2.4. Manage issues with special keywords in the commit messages

Some platforms that use Git as their repository controller such as GitHub, ran further and have special features on the Git stuff. As an example, if you use keywords Close, Closes, Closed, Fix, etc before the issue tag, once your HEAD is equal to that commit, the mentioned issue will be closed. With that said, you can simply close issues within a commit message title. Read more about this feature on GitHub.

$ git commit -m 'deprecation fixed Closes #215'

Shout out to Conor Sheehan for mentioning this feature!

2.5. Don't use emojis

I've seen some repositories have their own conventions in case of making commit messages. They actually use emojis to show the status of a commit whether it's a Bugfix or Test or whatever kind of commit.

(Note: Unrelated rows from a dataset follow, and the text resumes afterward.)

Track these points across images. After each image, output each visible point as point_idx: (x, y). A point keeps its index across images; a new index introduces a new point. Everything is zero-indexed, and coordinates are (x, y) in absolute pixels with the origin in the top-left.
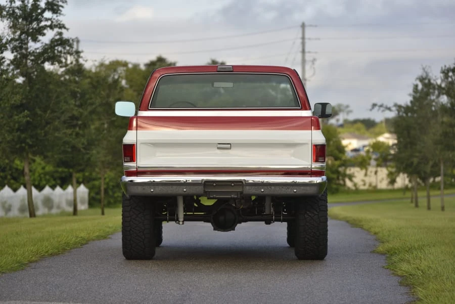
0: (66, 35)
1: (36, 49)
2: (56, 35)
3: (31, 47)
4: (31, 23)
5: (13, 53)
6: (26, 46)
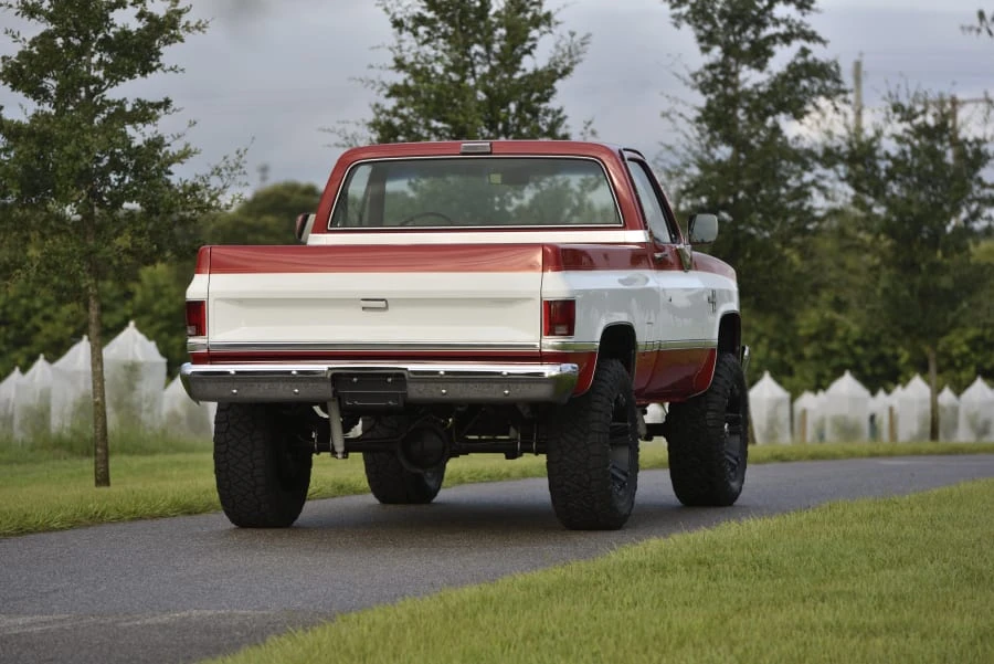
0: (818, 53)
1: (756, 86)
2: (798, 55)
3: (746, 80)
4: (744, 29)
5: (704, 93)
6: (734, 80)
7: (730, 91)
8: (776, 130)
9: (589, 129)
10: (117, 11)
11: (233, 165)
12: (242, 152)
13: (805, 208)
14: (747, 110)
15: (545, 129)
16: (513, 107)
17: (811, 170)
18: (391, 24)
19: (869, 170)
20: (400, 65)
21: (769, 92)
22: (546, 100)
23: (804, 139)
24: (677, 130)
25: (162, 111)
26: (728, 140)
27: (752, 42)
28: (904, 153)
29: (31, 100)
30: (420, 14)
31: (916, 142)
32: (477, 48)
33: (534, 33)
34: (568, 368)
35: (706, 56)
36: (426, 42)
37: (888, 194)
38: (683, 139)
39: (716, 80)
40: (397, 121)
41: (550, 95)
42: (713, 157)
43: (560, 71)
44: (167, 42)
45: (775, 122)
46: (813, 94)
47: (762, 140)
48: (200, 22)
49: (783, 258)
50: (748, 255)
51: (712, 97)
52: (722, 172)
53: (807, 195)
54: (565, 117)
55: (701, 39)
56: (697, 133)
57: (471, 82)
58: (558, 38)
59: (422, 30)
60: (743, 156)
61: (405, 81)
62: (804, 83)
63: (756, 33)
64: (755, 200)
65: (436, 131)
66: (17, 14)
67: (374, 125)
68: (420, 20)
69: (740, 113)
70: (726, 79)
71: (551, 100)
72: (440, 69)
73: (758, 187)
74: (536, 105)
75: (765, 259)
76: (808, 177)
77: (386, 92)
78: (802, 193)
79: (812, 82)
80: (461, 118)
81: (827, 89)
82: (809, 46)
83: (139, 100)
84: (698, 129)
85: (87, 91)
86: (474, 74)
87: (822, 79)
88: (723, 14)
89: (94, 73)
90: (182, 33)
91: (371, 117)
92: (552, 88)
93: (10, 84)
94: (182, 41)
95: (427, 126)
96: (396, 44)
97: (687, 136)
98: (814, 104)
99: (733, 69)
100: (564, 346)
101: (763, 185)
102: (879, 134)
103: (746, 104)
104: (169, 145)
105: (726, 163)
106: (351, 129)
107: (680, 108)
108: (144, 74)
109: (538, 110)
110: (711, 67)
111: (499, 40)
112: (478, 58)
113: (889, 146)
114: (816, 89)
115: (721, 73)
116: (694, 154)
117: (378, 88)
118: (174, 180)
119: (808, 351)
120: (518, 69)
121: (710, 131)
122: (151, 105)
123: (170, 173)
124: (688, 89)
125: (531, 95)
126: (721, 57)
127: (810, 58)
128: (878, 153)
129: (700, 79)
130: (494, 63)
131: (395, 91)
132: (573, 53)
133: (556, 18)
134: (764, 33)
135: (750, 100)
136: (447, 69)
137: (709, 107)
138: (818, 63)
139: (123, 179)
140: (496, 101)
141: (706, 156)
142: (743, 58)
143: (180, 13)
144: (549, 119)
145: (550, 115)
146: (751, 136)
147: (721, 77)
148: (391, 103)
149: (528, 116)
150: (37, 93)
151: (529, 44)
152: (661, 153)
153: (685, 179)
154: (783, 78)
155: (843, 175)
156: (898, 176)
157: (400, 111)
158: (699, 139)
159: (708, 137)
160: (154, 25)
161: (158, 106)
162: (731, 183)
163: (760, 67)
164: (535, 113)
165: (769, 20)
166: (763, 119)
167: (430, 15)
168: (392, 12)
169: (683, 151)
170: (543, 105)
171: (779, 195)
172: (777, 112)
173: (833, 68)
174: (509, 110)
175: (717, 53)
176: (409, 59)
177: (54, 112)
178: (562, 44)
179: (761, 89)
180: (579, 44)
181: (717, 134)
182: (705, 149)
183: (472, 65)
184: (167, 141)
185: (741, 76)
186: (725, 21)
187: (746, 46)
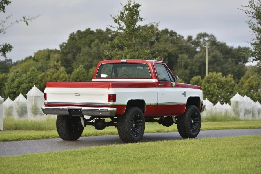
34: (115, 109)
100: (113, 104)
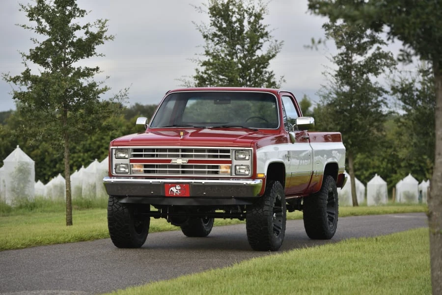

I personally avoid using emojis in my commit messages. You may have contributors from different platforms and interfaces. Since emojis use special ASCII codes (not commonly used and supported in the text-based interfaces like CLIs) and Unicode systems and most command-line interfaces need a third-party package or font to handle them, this convention might not look good to everyone. They might face some issues in terms of reading histories and checking the commit messages. (Like the emoji character in the message title might be rendered as its actual ASCII code or unknown question marks)

image.png

In this case, the best practice is to use a prefix pattern to show the category of the commit like a word in a bracket at the beginning of the file. The following image uses the type: message convention by the way.

image.png

2.6. Message description

If you stage your changes and open the text editor once you want to commit your changes to submit a message, you can actually add some more information about the commit itself like necessities, bugs, TODOs (maybe), and so on. The title section is still the most important part of the commit message. In spite the description section is optional, feel free to write descriptions for your commits. If your changes are a bit complex that needs more explanations, you can write more about the different aspects of your changes in the description section.

image.png

Finally, we can simply say that if you keep your commits simple and short as well as your commit messages, you'll almost hit the target.

3. Different Git Conventions

Git doesn't make conventions at all. Conventions are designed by companies and teams. A team may find emojis so useful in their platform but the other one wants to keep it simple stupid. A team might push directly to the main branch (also known as the single-branch convention) but the other team has a development branch and only pushes the release commits to the main branch. If you're working somewhere where their conventions might not look good to you, you better follow them. The time you spend on changing their minds would probably help you to fix some bugs.

Conclusion

In this article, we discover some basic git commit conventions and best practices. We talked about the pros and cons of each practice and finally, figured out that Git is not responsible for conventions and they are made by companies and startups.